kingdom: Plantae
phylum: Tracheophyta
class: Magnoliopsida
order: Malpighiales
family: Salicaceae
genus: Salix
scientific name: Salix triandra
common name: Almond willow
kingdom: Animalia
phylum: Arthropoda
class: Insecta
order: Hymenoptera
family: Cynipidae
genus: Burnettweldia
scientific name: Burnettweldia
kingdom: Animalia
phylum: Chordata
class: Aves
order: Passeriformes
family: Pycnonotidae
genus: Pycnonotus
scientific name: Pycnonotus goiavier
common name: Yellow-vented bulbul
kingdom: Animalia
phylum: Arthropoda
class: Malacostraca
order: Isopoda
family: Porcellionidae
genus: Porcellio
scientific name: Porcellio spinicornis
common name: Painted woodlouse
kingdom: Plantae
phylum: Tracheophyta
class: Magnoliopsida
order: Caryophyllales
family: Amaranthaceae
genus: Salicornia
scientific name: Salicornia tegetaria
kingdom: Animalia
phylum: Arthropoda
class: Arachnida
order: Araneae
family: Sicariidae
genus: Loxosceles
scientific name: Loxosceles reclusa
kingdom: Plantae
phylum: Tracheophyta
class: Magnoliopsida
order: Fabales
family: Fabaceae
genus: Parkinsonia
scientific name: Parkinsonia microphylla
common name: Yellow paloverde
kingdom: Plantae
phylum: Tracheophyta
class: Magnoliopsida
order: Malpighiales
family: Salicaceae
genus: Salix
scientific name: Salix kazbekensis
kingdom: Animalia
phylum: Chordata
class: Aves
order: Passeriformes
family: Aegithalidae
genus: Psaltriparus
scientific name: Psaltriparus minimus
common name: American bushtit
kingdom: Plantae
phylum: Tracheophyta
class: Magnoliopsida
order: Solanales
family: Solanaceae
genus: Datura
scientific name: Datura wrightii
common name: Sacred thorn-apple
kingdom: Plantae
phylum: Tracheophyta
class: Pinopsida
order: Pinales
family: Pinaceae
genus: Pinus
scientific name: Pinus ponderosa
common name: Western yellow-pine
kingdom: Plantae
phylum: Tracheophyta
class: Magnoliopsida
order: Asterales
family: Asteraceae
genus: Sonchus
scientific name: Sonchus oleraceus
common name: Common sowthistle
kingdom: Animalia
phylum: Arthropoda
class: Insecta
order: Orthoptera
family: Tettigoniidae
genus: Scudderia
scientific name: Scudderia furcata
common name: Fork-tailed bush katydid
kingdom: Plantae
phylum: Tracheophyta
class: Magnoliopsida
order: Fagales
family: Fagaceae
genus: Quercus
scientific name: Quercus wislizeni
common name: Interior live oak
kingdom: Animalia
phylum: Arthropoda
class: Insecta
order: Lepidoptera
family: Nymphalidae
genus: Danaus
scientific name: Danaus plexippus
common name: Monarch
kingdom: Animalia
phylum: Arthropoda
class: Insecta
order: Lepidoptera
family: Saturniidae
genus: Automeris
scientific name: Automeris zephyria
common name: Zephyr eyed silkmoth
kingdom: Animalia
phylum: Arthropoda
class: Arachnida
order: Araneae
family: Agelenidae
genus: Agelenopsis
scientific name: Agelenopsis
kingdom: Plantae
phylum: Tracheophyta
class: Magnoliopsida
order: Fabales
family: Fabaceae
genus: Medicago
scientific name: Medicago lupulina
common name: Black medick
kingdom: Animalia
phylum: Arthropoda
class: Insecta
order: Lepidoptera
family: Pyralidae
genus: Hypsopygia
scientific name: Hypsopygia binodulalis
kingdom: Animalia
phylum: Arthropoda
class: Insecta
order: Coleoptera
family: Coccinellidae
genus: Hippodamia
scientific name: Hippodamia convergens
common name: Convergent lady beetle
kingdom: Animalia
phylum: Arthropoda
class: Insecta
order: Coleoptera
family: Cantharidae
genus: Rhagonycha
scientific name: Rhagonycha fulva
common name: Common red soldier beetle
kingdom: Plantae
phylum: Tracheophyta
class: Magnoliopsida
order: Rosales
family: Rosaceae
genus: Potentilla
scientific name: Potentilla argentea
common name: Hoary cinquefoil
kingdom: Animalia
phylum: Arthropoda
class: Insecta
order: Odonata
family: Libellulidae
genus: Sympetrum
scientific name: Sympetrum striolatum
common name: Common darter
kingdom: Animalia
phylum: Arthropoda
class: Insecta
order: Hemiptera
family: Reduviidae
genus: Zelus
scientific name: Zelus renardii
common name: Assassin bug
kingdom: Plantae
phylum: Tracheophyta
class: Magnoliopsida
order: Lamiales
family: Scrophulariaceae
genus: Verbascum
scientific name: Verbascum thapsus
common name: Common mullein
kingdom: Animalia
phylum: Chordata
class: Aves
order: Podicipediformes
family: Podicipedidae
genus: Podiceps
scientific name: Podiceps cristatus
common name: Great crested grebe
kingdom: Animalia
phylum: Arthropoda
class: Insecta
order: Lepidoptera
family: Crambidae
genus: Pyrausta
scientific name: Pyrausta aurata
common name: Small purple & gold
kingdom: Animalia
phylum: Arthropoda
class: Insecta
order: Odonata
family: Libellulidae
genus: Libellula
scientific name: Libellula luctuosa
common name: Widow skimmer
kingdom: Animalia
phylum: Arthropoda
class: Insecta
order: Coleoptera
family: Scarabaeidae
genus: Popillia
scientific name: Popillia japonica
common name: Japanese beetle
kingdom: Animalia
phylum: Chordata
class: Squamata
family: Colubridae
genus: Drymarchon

_AIM OF THE EXERCISE_
Rewrite the lines of all the records above, swapping each "common name" for "vernacular name" and leaving everything else unchanged.

_OUTPUT_
kingdom: Plantae
phylum: Tracheophyta
class: Magnoliopsida
order: Malpighiales
family: Salicaceae
genus: Salix
scientific name: Salix triandra
vernacular name: Almond willow
kingdom: Animalia
phylum: Arthropoda
class: Insecta
order: Hymenoptera
family: Cynipidae
genus: Burnettweldia
scientific name: Burnettweldia
kingdom: Animalia
phylum: Chordata
class: Aves
order: Passeriformes
family: Pycnonotidae
genus: Pycnonotus
scientific name: Pycnonotus goiavier
vernacular name: Yellow-vented bulbul
kingdom: Animalia
phylum: Arthropoda
class: Malacostraca
order: Isopoda
family: Porcellionidae
genus: Porcellio
scientific name: Porcellio spinicornis
vernacular name: Painted woodlouse
kingdom: Plantae
phylum: Tracheophyta
class: Magnoliopsida
order: Caryophyllales
family: Amaranthaceae
genus: Salicornia
scientific name: Salicornia tegetaria
kingdom: Animalia
phylum: Arthropoda
class: Arachnida
order: Araneae
family: Sicariidae
genus: Loxosceles
scientific name: Loxosceles reclusa
kingdom: Plantae
phylum: Tracheophyta
class: Magnoliopsida
order: Fabales
family: Fabaceae
genus: Parkinsonia
scientific name: Parkinsonia microphylla
vernacular name: Yellow paloverde
kingdom: Plantae
phylum: Tracheophyta
class: Magnoliopsida
order: Malpighiales
family: Salicaceae
genus: Salix
scientific name: Salix kazbekensis
kingdom: Animalia
phylum: Chordata
class: Aves
order: Passeriformes
family: Aegithalidae
genus: Psaltriparus
scientific name: Psaltriparus minimus
vernacular name: American bushtit
kingdom: Plantae
phylum: Tracheophyta
class: Magnoliopsida
order: Solanales
family: Solanaceae
genus: Datura
scientific name: Datura wrightii
vernacular name: Sacred thorn-apple
kingdom: Plantae
phylum: Tracheophyta
class: Pinopsida
order: Pinales
family: Pinaceae
genus: Pinus
scientific name: Pinus ponderosa
vernacular name: Western yellow-pine
kingdom: Plantae
phylum: Tracheophyta
class: Magnoliopsida
order: Asterales
family: Asteraceae
genus: Sonchus
scientific name: Sonchus oleraceus
vernacular name: Common sowthistle
kingdom: Animalia
phylum: Arthropoda
class: Insecta
order: Orthoptera
family: Tettigoniidae
genus: Scudderia
scientific name: Scudderia furcata
vernacular name: Fork-tailed bush katydid
kingdom: Plantae
phylum: Tracheophyta
class: Magnoliopsida
order: Fagales
family: Fagaceae
genus: Quercus
scientific name: Quercus wislizeni
vernacular name: Interior live oak
kingdom: Animalia
phylum: Arthropoda
class: Insecta
order: Lepidoptera
family: Nymphalidae
genus: Danaus
scientific name: Danaus plexippus
vernacular name: Monarch
kingdom: Animalia
phylum: Arthropoda
class: Insecta
order: Lepidoptera
family: Saturniidae
genus: Automeris
scientific name: Automeris zephyria
vernacular name: Zephyr eyed silkmoth
kingdom: Animalia
phylum: Arthropoda
class: Arachnida
order: Araneae
family: Agelenidae
genus: Agelenopsis
scientific name: Agelenopsis
kingdom: Plantae
phylum: Tracheophyta
class: Magnoliopsida
order: Fabales
family: Fabaceae
genus: Medicago
scientific name: Medicago lupulina
vernacular name: Black medick
kingdom: Animalia
phylum: Arthropoda
class: Insecta
order: Lepidoptera
family: Pyralidae
genus: Hypsopygia
scientific name: Hypsopygia binodulalis
kingdom: Animalia
phylum: Arthropoda
class: Insecta
order: Coleoptera
family: Coccinellidae
genus: Hippodamia
scientific name: Hippodamia convergens
vernacular name: Convergent lady beetle
kingdom: Animalia
phylum: Arthropoda
class: Insecta
order: Coleoptera
family: Cantharidae
genus: Rhagonycha
scientific name: Rhagonycha fulva
vernacular name: Common red soldier beetle
kingdom: Plantae
phylum: Tracheophyta
class: Magnoliopsida
order: Rosales
family: Rosaceae
genus: Potentilla
scientific name: Potentilla argentea
vernacular name: Hoary cinquefoil
kingdom: Animalia
phylum: Arthropoda
class: Insecta
order: Odonata
family: Libellulidae
genus: Sympetrum
scientific name: Sympetrum striolatum
vernacular name: Common darter
kingdom: Animalia
phylum: Arthropoda
class: Insecta
order: Hemiptera
family: Reduviidae
genus: Zelus
scientific name: Zelus renardii
vernacular name: Assassin bug
kingdom: Plantae
phylum: Tracheophyta
class: Magnoliopsida
order: Lamiales
family: Scrophulariaceae
genus: Verbascum
scientific name: Verbascum thapsus
vernacular name: Common mullein
kingdom: Animalia
phylum: Chordata
class: Aves
order: Podicipediformes
family: Podicipedidae
genus: Podiceps
scientific name: Podiceps cristatus
vernacular name: Great crested grebe
kingdom: Animalia
phylum: Arthropoda
class: Insecta
order: Lepidoptera
family: Crambidae
genus: Pyrausta
scientific name: Pyrausta aurata
vernacular name: Small purple & gold
kingdom: Animalia
phylum: Arthropoda
class: Insecta
order: Odonata
family: Libellulidae
genus: Libellula
scientific name: Libellula luctuosa
vernacular name: Widow skimmer
kingdom: Animalia
phylum: Arthropoda
class: Insecta
order: Coleoptera
family: Scarabaeidae
genus: Popillia
scientific name: Popillia japonica
vernacular name: Japanese beetle
kingdom: Animalia
phylum: Chordata
class: Squamata
family: Colubridae
genus: Drymarchon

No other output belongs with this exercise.